Hang up a dry-erase board or chalkboard and a corkboard to keep schedules, invitations, fliers, shopping lists, messages between family members and mail in one place, says interior designer Janine Carendi. Using the walls saves space and helps stay organized. "If you can see the items pinned on the wall, you'll remember them," she says.
Child psychologists and Internet safety experts say it's best for kids to use a computer in a common area of the home so their parents have a good sense of what they're seeing and who they're talking with. Flynn suggests using a laptop rather than a bulkier desktop computer. The same desk that's used for homework on the computer can be used for art projects when the laptop is stowed away. If the work area is in your great room or living room and includes a desktop computer, designer Mallory Mathison suggests concealing it inside an armoire.

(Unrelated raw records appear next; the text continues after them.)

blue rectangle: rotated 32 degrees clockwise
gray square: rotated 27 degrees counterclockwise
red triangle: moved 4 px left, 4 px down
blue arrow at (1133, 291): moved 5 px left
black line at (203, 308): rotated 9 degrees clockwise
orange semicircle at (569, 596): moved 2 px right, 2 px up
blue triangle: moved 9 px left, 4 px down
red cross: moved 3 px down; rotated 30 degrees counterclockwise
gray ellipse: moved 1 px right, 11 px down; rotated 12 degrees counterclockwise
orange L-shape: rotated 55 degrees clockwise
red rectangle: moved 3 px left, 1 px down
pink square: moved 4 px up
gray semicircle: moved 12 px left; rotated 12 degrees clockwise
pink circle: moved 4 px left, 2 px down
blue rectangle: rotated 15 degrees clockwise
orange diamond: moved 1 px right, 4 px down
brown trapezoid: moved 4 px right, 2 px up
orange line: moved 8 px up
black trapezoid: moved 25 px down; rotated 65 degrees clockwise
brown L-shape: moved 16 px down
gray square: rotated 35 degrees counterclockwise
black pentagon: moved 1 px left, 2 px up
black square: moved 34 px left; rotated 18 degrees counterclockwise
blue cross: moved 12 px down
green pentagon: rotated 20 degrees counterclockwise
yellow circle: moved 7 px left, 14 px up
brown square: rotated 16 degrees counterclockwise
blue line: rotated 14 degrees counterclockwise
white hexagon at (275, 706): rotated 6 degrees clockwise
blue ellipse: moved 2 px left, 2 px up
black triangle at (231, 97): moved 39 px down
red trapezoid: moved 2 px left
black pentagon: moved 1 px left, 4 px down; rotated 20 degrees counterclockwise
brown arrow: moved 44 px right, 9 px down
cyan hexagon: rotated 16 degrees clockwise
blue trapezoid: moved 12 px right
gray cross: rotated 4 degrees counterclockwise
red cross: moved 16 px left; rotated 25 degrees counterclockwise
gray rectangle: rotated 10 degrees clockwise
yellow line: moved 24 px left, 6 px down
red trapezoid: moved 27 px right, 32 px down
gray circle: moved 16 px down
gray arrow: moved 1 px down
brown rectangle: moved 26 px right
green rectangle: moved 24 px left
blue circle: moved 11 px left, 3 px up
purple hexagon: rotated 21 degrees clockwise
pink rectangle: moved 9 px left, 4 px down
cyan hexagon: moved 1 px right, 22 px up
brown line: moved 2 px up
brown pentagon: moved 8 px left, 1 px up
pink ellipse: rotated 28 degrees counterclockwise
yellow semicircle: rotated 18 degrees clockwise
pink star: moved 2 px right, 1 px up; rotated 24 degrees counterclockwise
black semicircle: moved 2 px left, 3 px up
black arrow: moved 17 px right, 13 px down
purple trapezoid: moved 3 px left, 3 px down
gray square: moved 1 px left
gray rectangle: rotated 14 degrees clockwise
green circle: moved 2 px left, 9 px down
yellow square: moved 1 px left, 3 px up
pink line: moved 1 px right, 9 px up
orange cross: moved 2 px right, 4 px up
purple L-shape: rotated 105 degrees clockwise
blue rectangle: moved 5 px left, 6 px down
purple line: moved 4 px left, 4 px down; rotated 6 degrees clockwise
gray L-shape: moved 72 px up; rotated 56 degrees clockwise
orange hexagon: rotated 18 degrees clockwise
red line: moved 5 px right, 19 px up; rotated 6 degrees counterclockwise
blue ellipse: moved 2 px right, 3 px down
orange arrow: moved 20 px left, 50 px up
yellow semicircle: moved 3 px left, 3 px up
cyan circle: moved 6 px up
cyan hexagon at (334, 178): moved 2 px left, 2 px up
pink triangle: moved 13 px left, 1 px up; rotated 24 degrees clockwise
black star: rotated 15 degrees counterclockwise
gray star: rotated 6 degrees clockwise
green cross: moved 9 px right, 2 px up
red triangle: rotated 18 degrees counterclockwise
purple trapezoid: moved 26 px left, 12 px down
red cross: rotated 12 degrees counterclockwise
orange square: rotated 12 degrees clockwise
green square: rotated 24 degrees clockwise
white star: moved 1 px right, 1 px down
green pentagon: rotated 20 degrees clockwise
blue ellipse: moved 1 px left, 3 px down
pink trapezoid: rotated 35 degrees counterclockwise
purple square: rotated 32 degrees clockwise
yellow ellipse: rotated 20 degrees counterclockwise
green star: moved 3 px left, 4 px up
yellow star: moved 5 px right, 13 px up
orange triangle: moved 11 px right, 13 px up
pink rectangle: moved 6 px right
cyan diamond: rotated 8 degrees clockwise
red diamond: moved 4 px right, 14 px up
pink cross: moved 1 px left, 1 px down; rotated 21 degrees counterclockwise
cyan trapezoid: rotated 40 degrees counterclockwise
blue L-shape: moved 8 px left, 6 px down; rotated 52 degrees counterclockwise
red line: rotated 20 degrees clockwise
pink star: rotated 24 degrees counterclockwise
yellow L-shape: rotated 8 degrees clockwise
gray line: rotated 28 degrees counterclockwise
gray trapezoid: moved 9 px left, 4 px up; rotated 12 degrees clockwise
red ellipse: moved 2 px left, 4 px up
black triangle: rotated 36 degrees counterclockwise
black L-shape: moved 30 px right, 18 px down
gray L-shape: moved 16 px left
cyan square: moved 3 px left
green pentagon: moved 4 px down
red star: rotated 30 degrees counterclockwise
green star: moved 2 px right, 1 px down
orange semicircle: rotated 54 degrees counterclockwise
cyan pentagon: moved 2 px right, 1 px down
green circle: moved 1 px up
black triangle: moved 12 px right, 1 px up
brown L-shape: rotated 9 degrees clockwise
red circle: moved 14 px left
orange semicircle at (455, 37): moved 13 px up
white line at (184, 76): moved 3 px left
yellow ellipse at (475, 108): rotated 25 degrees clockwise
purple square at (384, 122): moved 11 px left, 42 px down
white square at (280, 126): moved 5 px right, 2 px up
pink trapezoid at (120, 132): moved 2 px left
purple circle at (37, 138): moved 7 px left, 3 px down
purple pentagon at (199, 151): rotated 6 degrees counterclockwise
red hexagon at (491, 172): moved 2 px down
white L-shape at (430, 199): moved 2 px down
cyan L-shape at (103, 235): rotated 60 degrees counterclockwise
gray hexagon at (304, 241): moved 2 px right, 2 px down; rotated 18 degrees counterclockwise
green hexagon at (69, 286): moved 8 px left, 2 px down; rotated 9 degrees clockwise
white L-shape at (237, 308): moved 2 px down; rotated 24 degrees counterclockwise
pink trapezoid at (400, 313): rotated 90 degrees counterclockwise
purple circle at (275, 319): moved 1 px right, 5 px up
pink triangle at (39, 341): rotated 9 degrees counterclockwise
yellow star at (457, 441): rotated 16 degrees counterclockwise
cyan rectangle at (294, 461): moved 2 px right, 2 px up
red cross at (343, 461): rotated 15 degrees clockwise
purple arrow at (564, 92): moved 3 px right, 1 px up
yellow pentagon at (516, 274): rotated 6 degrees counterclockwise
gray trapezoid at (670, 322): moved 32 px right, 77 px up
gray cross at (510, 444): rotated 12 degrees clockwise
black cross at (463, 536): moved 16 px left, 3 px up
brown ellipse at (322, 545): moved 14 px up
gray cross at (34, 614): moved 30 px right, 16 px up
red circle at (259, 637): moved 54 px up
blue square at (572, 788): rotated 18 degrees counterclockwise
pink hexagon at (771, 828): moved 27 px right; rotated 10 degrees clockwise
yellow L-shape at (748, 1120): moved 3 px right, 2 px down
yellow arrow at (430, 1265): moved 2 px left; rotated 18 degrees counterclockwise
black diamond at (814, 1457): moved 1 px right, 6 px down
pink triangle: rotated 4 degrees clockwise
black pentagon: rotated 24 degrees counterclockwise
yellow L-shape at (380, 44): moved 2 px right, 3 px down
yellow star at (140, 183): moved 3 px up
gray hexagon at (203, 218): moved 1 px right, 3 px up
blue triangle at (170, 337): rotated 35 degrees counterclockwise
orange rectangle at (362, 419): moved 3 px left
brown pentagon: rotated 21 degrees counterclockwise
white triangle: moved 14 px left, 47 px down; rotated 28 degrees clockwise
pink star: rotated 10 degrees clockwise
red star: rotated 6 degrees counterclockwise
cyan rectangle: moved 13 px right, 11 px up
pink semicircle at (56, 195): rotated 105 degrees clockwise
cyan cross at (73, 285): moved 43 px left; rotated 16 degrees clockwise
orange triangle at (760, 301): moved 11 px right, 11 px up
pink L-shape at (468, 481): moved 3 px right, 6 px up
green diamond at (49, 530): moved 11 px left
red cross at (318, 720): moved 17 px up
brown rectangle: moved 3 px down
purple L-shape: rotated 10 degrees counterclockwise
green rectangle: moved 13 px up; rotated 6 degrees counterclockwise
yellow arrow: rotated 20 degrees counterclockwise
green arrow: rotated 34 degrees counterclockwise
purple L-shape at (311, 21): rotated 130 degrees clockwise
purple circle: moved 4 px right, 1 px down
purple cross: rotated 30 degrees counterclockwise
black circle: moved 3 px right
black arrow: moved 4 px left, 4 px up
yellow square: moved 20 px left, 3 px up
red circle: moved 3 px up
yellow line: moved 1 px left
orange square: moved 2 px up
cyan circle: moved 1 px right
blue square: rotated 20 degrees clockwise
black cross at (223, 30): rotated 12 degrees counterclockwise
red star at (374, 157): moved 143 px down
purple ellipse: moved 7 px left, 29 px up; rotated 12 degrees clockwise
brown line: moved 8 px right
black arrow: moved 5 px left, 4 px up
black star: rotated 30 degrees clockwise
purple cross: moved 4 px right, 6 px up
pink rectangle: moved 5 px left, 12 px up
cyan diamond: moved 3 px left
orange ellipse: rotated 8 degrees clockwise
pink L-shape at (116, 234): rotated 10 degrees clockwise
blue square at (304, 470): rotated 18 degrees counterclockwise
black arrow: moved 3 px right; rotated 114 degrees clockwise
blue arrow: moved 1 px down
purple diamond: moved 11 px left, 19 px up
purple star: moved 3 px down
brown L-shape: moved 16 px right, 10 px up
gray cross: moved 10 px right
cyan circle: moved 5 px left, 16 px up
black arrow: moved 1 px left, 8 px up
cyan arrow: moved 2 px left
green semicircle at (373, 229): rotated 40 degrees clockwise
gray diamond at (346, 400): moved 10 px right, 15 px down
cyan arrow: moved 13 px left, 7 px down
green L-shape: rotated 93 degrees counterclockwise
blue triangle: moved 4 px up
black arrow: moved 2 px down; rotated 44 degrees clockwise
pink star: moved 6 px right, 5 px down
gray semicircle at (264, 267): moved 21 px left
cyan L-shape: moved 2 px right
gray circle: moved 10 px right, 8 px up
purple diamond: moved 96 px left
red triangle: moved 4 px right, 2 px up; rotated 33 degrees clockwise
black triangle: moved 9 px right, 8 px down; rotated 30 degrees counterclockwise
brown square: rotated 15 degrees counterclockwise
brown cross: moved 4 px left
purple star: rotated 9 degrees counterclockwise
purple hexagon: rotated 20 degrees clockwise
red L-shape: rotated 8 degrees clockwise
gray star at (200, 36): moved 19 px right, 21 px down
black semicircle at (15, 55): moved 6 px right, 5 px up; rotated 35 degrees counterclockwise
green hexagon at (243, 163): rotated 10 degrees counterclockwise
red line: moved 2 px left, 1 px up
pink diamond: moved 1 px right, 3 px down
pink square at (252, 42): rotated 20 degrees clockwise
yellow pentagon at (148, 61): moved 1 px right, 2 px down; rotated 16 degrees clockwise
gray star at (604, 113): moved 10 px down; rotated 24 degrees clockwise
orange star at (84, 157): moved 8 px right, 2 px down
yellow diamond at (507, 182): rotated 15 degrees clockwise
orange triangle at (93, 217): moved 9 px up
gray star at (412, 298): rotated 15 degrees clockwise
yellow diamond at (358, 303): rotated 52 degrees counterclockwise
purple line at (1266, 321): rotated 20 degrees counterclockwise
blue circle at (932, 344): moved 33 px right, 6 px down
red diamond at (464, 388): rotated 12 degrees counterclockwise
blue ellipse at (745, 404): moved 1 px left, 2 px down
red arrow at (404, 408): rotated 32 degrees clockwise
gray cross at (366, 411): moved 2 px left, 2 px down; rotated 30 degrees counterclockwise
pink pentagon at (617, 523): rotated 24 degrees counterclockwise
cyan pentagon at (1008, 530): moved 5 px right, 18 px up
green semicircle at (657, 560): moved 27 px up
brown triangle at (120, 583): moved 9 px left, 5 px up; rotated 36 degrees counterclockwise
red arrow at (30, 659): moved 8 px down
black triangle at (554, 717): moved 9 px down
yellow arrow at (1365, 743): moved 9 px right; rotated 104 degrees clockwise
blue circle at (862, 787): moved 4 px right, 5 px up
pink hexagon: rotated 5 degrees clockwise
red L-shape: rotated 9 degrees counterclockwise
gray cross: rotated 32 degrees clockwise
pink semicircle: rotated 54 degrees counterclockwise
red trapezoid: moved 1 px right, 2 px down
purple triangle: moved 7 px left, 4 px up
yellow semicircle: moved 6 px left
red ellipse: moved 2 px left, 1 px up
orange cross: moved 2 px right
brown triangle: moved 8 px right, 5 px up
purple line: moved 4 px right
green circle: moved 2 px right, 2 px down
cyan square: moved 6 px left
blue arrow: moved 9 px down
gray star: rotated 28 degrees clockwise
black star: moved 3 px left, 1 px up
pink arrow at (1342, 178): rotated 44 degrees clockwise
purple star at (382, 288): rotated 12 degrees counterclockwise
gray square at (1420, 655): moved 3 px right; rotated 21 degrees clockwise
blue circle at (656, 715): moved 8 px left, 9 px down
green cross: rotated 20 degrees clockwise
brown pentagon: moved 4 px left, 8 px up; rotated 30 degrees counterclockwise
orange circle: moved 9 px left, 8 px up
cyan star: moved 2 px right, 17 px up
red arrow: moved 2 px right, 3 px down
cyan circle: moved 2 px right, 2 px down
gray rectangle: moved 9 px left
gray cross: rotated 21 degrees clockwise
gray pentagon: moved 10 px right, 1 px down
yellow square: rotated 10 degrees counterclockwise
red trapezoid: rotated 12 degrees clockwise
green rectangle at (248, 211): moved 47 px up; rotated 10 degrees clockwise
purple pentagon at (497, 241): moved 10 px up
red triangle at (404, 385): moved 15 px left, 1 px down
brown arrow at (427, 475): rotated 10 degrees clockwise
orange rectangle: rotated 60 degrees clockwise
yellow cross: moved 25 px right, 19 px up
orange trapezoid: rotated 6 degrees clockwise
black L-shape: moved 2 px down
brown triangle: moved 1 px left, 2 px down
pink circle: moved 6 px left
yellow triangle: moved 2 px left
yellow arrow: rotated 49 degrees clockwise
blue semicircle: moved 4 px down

The family workspace is a great storage spot and charging station for laptops, cell phones, handheld video game consoles. Hang shelves near an electrical outlet and line it with small bins to hold small electronics. Carendi suggests buying little wooden boxes from Ikea, then drilling holes in the back so wires can be fed through. If you have room for a small bookshelf, you can also keep bills, appliance warranties, phone books and other paperwork here in bins or small boxes.
Beyond organization, the designers say your goal should be creating an appealing space the family will want to use. Make sure you've got good lighting and comfortable seating.